## Task item
Word for word, restate every line of the listing that follows.

## Collected material
--

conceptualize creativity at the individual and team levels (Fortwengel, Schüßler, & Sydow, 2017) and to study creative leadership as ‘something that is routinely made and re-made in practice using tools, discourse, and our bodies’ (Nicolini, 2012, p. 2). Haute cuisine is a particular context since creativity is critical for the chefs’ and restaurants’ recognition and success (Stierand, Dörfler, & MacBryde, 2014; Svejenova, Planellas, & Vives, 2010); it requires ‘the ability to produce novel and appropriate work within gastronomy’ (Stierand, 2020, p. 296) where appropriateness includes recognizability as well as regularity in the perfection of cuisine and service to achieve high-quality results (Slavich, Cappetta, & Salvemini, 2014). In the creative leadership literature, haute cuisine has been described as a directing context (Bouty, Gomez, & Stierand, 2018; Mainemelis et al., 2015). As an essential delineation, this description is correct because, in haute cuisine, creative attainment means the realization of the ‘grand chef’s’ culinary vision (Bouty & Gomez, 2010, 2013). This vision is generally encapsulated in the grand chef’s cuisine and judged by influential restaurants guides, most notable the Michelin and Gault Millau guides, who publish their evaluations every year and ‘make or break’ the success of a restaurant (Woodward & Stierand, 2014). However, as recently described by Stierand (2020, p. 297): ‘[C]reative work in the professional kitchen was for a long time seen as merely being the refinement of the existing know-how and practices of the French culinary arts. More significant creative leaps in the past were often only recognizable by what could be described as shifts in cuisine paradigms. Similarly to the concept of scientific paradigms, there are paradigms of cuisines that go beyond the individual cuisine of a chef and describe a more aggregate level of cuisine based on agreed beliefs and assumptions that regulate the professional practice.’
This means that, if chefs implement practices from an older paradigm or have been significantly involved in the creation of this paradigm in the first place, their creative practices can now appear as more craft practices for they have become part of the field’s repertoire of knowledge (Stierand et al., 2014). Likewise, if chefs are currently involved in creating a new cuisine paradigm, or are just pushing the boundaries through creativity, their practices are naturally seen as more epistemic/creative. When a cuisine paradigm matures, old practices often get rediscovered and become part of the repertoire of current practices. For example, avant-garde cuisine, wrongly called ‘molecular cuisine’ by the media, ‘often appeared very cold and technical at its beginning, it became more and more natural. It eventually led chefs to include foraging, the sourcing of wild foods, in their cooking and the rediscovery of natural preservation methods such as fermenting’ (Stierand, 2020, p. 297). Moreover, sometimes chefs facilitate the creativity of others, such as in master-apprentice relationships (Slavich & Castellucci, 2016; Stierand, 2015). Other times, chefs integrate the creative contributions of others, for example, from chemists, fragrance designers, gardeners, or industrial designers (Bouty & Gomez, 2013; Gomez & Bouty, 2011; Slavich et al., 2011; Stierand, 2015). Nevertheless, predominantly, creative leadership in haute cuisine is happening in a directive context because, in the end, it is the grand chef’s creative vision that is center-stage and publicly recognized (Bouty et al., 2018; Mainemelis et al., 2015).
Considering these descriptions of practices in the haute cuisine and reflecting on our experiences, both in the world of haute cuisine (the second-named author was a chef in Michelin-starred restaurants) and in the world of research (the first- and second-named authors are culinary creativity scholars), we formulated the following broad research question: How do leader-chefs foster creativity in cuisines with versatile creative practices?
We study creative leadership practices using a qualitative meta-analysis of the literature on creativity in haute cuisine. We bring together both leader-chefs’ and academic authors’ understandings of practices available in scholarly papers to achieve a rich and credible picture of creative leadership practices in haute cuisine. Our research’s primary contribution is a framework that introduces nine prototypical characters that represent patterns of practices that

--

## Finished exercise
conceptualize creativity at the individual and team levels (Fortwengel, Schüßler, & Sydow, 2017) and to study creative leadership as ‘something that is routinely made and re-made in practice using tools, discourse, and our bodies’ (Nicolini, 2012, p. 2). Haute cuisine is a particular context since creativity is critical for the chefs’ and restaurants’ recognition and success (Stierand, Dörfler, & MacBryde, 2014; Svejenova, Planellas, & Vives, 2010); it requires ‘the ability to produce novel and appropriate work within gastronomy’ (Stierand, 2020, p. 296) where appropriateness includes recognizability as well as regularity in the perfection of cuisine and service to achieve high-quality results (Slavich, Cappetta, & Salvemini, 2014). In the creative leadership literature, haute cuisine has been described as a directing context (Bouty, Gomez, & Stierand, 2018; Mainemelis et al., 2015). As an essential delineation, this description is correct because, in haute cuisine, creative attainment means the realization of the ‘grand chef’s’ culinary vision (Bouty & Gomez, 2010, 2013). This vision is generally encapsulated in the grand chef’s cuisine and judged by influential restaurants guides, most notable the Michelin and Gault Millau guides, who publish their evaluations every year and ‘make or break’ the success of a restaurant (Woodward & Stierand, 2014). However, as recently described by Stierand (2020, p. 297): ‘[C]reative work in the professional kitchen was for a long time seen as merely being the refinement of the existing know-how and practices of the French culinary arts. More significant creative leaps in the past were often only recognizable by what could be described as shifts in cuisine paradigms. Similarly to the concept of scientific paradigms, there are paradigms of cuisines that go beyond the individual cuisine of a chef and describe a more aggregate level of cuisine based on agreed beliefs and assumptions that regulate the professional practice.’
This means that, if chefs implement practices from an older paradigm or have been significantly involved in the creation of this paradigm in the first place, their creative practices can now appear as more craft practices for they have become part of the field’s repertoire of knowledge (Stierand et al., 2014). Likewise, if chefs are currently involved in creating a new cuisine paradigm, or are just pushing the boundaries through creativity, their practices are naturally seen as more epistemic/creative. When a cuisine paradigm matures, old practices often get rediscovered and become part of the repertoire of current practices. For example, avant-garde cuisine, wrongly called ‘molecular cuisine’ by the media, ‘often appeared very cold and technical at its beginning, it became more and more natural. It eventually led chefs to include foraging, the sourcing of wild foods, in their cooking and the rediscovery of natural preservation methods such as fermenting’ (Stierand, 2020, p. 297). Moreover, sometimes chefs facilitate the creativity of others, such as in master-apprentice relationships (Slavich & Castellucci, 2016; Stierand, 2015). Other times, chefs integrate the creative contributions of others, for example, from chemists, fragrance designers, gardeners, or industrial designers (Bouty & Gomez, 2013; Gomez & Bouty, 2011; Slavich et al., 2011; Stierand, 2015). Nevertheless, predominantly, creative leadership in haute cuisine is happening in a directive context because, in the end, it is the grand chef’s creative vision that is center-stage and publicly recognized (Bouty et al., 2018; Mainemelis et al., 2015).
Considering these descriptions of practices in the haute cuisine and reflecting on our experiences, both in the world of haute cuisine (the second-named author was a chef in Michelin-starred restaurants) and in the world of research (the first- and second-named authors are culinary creativity scholars), we formulated the following broad research question: How do leader-chefs foster creativity in cuisines with versatile creative practices?
We study creative leadership practices using a qualitative meta-analysis of the literature on creativity in haute cuisine. We bring together both leader-chefs’ and academic authors’ understandings of practices available in scholarly papers to achieve a rich and credible picture of creative leadership practices in haute cuisine. Our research’s primary contribution is a framework that introduces nine prototypical characters that represent patterns of practices that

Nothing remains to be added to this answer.